我尝试使用BeautifulSoup解析xml
content = open(filename, encoding='utf-8').read()
return BeautifulSoup(content)
检查源文件的编解码器,它告诉我它应该是ascii
➜ worker git:(develop) ✗ chardetect ../complete_data/sample.xml git:(develop|✚9…
../complete_data/sample.xml: ascii with confidence 1.0
然而,它仍然会破坏我的程序,例外,
我怎么能修复它,而且,我怎么能知道将来正确的编码,而Python的异常消息太差了
Traceback (most recent call last):
File "parser_factory.py", line 97, in <module>
test_shareholder_meetings()
File "parser_factory.py", line 81, in test_shareholder_meetings
_import_source_files(collection_name="shareholder_meetings", dataset_name="WSH_BoD_Shareholder")
File "parser_factory.py", line 78, in _import_source_files
parser(f, collection_name).import_data()
File "/workspace/balala-wsh/worker/parser_base.py", line 21, in __init__
self.soup = self.read_file_in_bs(filename)
File "/workspace/balala-wsh/worker/parser_base.py", line 30, in read_file_in_bs
content = open(filename, encoding='utf-8').read()

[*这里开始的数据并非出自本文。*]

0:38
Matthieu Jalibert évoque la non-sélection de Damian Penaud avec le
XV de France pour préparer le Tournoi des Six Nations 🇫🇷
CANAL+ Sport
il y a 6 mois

File "/Users/sample_user/.pyenv/versions/3.4.3/lib/python3.4/codecs.py", line 319, in decode
(result, consumed) = self._buffer_decode(data, self.errors, final)
UnicodeDecodeError: 'utf-8' codec can't decode byte 0xe7 in position 180145: invalid continuation byte
答案 0 :(得分:1)
chardet
不会检查整个文件。如果它包含一个单独的0xE7,它肯定不是ASCII,显然也不是UTF-8。
也许https://tripleee.github.io/8bit#e7可以帮助您确定它到底是什么。
答案 1 :(得分:0)
你可以试试cp1252&#39;解码测试。
我相信你正在阅读的测试不是Unicode。